**Brief:** Return all the data verbatim but without images.

[Object change listings]
┌────────

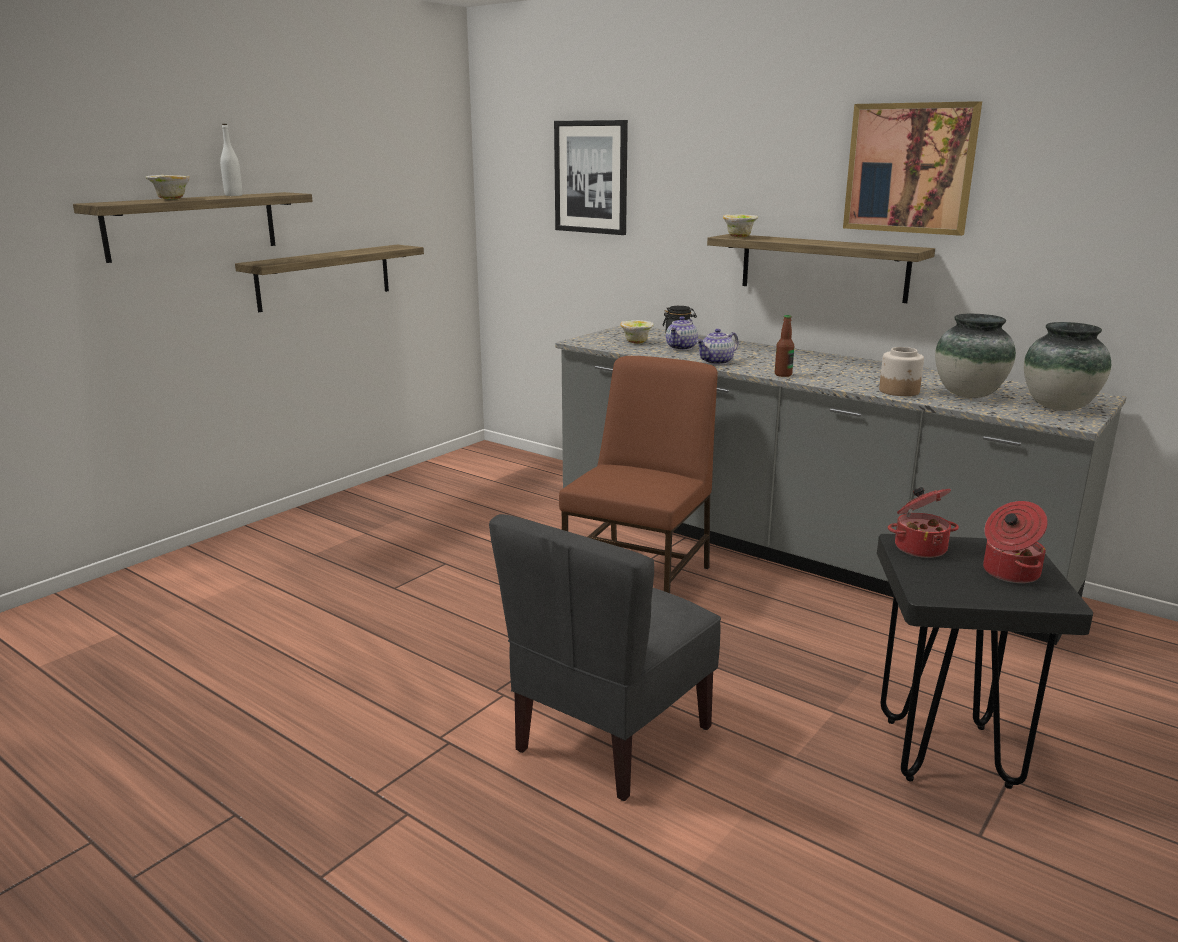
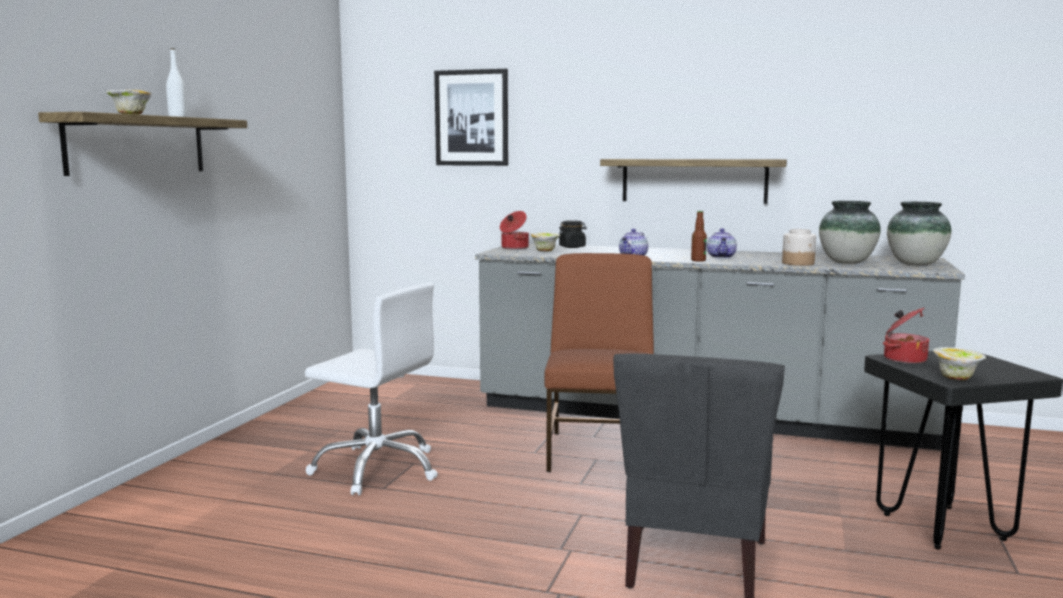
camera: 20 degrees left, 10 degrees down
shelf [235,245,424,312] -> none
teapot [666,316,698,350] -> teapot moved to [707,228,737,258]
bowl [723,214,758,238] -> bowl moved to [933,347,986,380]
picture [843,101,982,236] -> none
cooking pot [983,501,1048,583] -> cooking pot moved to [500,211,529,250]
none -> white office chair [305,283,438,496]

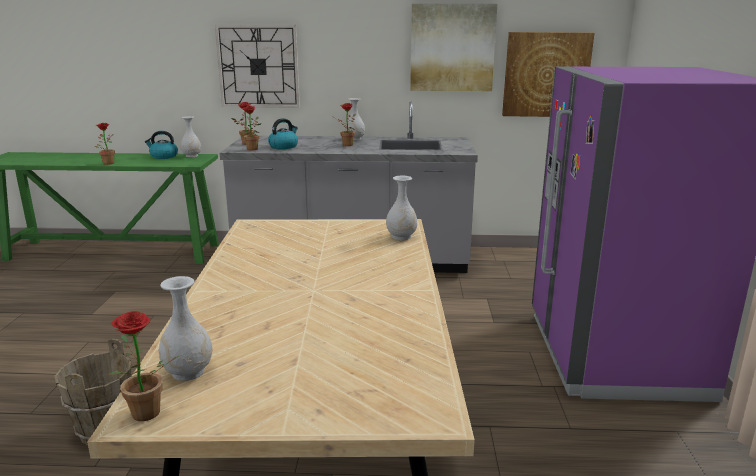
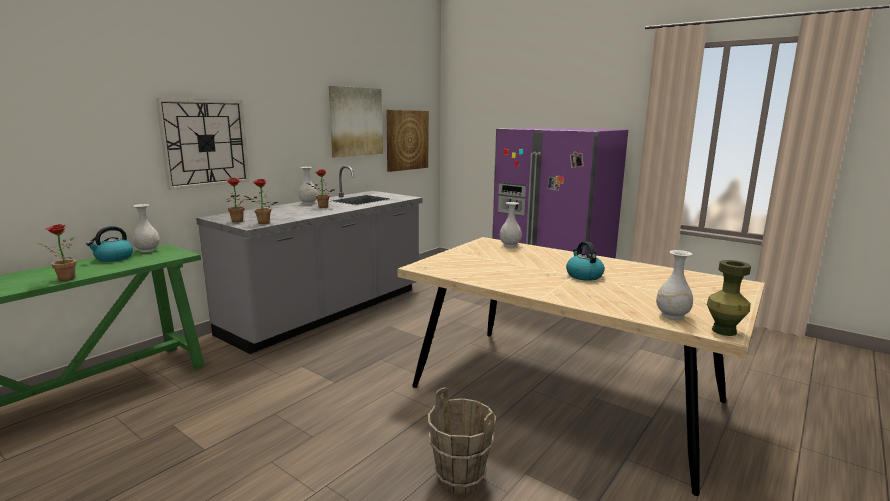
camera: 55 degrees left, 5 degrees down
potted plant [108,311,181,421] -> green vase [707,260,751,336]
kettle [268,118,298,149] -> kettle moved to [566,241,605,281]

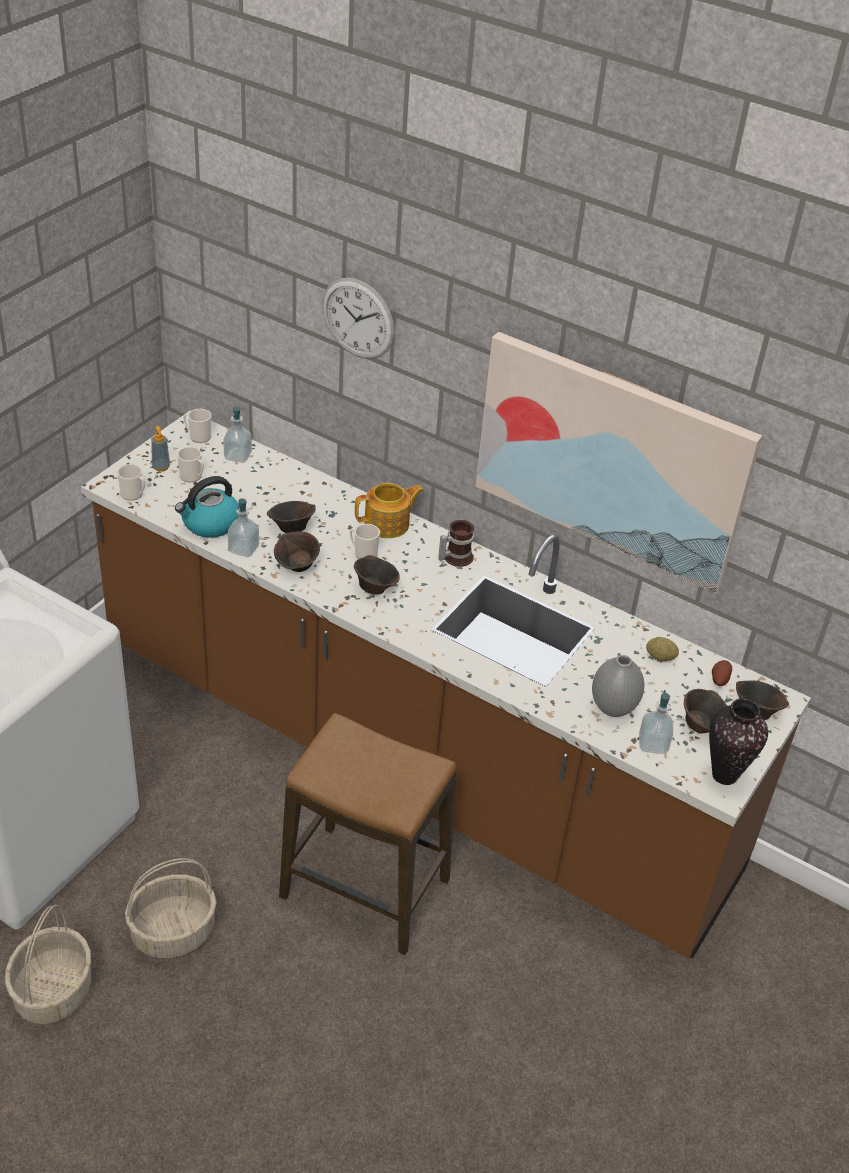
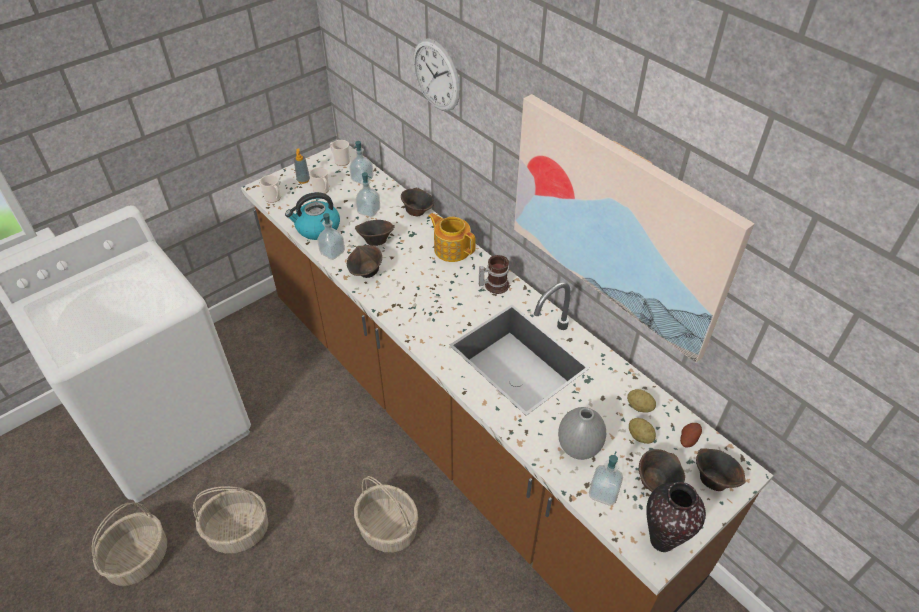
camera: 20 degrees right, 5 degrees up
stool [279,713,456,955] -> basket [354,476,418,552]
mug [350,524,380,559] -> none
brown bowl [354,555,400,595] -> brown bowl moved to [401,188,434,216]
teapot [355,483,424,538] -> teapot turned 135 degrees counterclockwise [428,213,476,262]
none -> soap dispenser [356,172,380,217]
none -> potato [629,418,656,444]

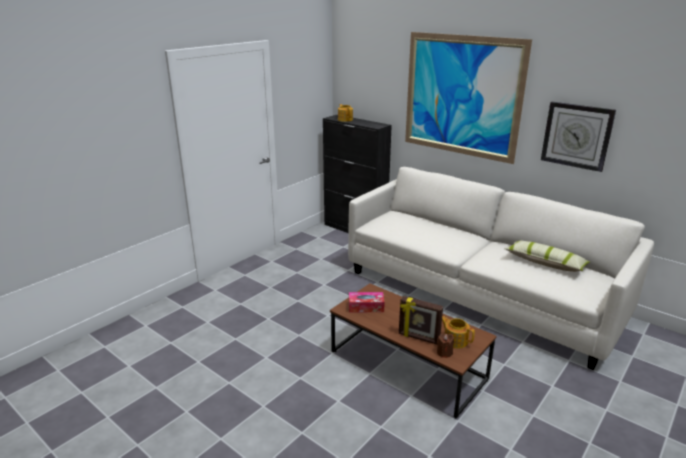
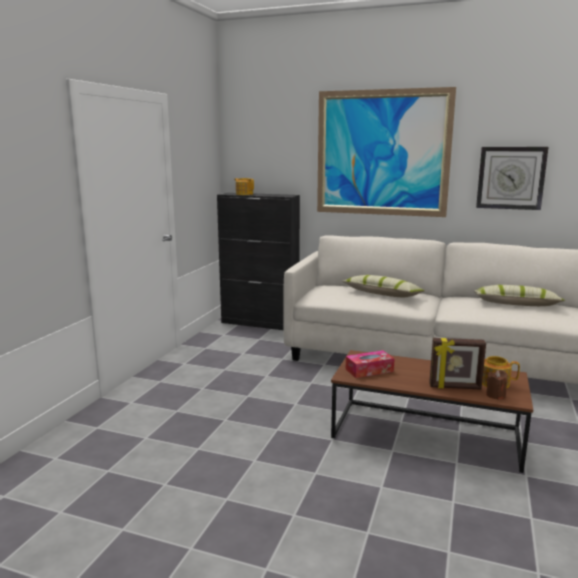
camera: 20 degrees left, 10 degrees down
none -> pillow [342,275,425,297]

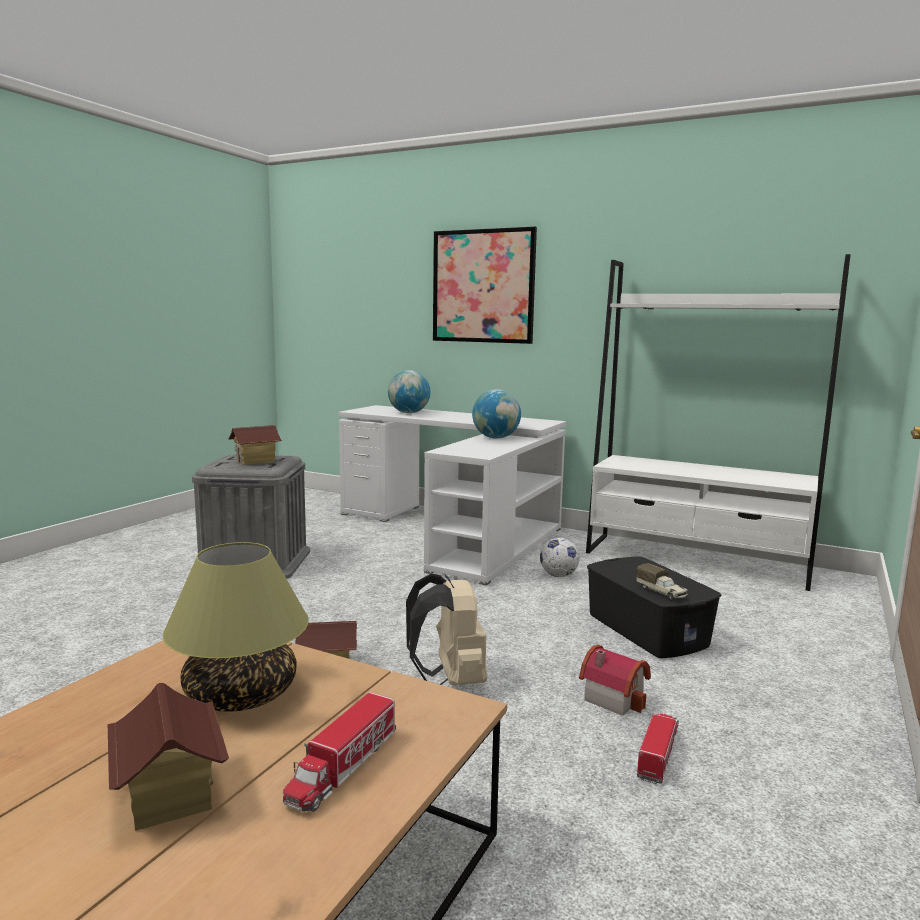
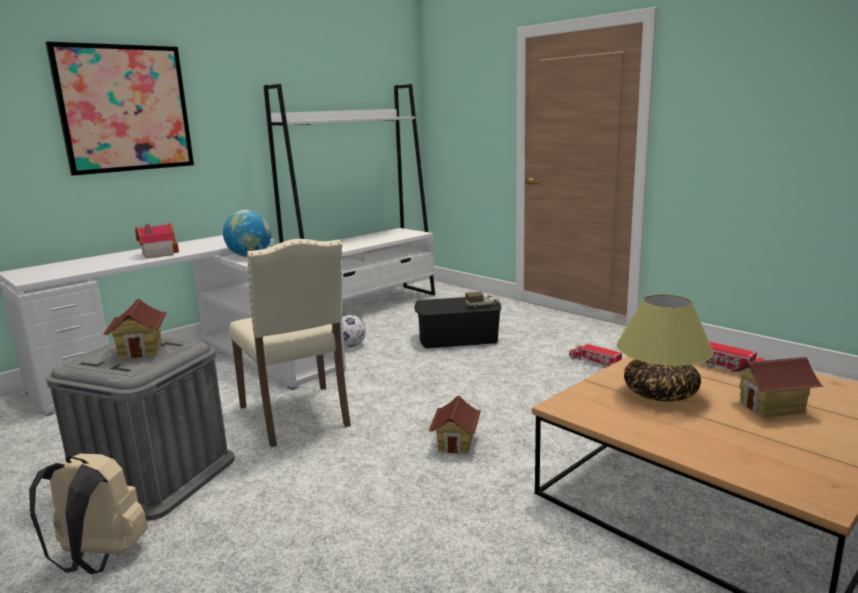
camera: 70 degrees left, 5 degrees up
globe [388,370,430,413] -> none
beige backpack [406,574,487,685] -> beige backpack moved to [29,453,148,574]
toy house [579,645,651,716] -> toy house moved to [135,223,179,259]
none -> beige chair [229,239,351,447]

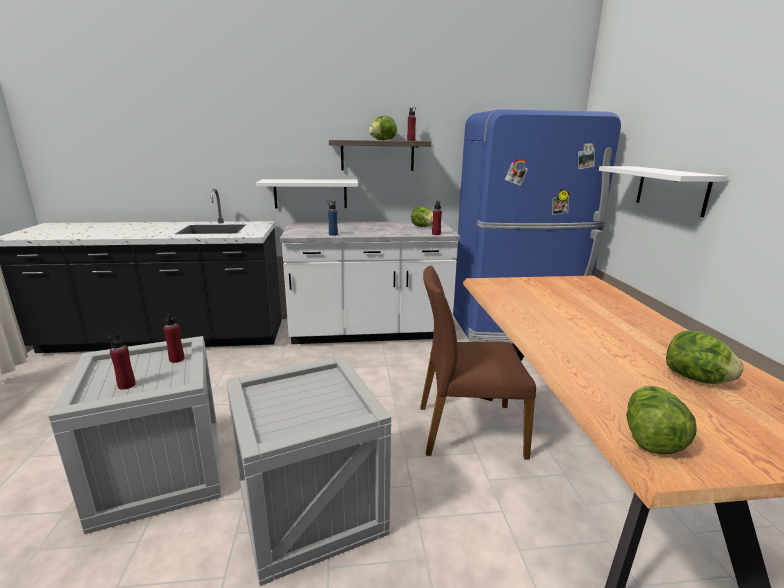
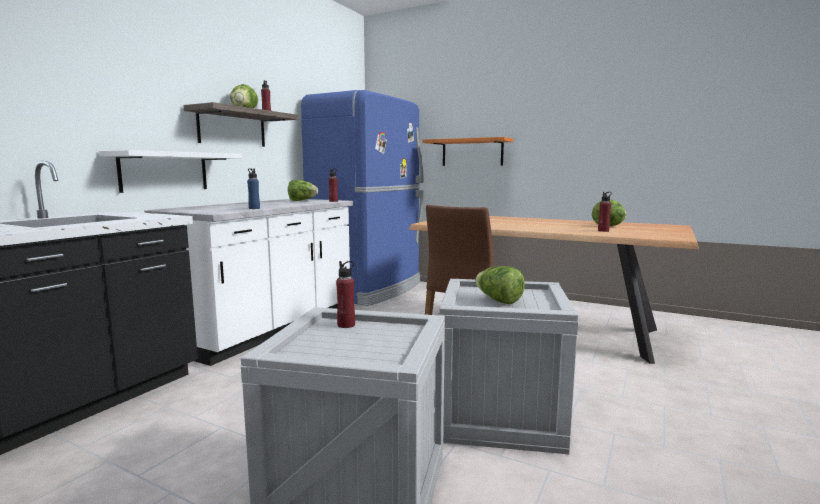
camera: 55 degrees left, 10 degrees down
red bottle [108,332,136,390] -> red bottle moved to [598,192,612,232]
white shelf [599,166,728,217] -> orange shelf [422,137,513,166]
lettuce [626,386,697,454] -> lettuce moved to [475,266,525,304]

└────────

**Task response:**
camera: 20 degrees left, 10 degrees down
shelf [235,245,424,312] -> none
teapot [666,316,698,350] -> teapot moved to [707,228,737,258]
bowl [723,214,758,238] -> bowl moved to [933,347,986,380]
picture [843,101,982,236] -> none
cooking pot [983,501,1048,583] -> cooking pot moved to [500,211,529,250]
none -> white office chair [305,283,438,496]

camera: 55 degrees left, 5 degrees down
potted plant [108,311,181,421] -> green vase [707,260,751,336]
kettle [268,118,298,149] -> kettle moved to [566,241,605,281]

camera: 20 degrees right, 5 degrees up
stool [279,713,456,955] -> basket [354,476,418,552]
mug [350,524,380,559] -> none
brown bowl [354,555,400,595] -> brown bowl moved to [401,188,434,216]
teapot [355,483,424,538] -> teapot turned 135 degrees counterclockwise [428,213,476,262]
none -> soap dispenser [356,172,380,217]
none -> potato [629,418,656,444]

camera: 20 degrees left, 10 degrees down
none -> pillow [342,275,425,297]

camera: 70 degrees left, 5 degrees up
globe [388,370,430,413] -> none
beige backpack [406,574,487,685] -> beige backpack moved to [29,453,148,574]
toy house [579,645,651,716] -> toy house moved to [135,223,179,259]
none -> beige chair [229,239,351,447]

camera: 55 degrees left, 10 degrees down
red bottle [108,332,136,390] -> red bottle moved to [598,192,612,232]
white shelf [599,166,728,217] -> orange shelf [422,137,513,166]
lettuce [626,386,697,454] -> lettuce moved to [475,266,525,304]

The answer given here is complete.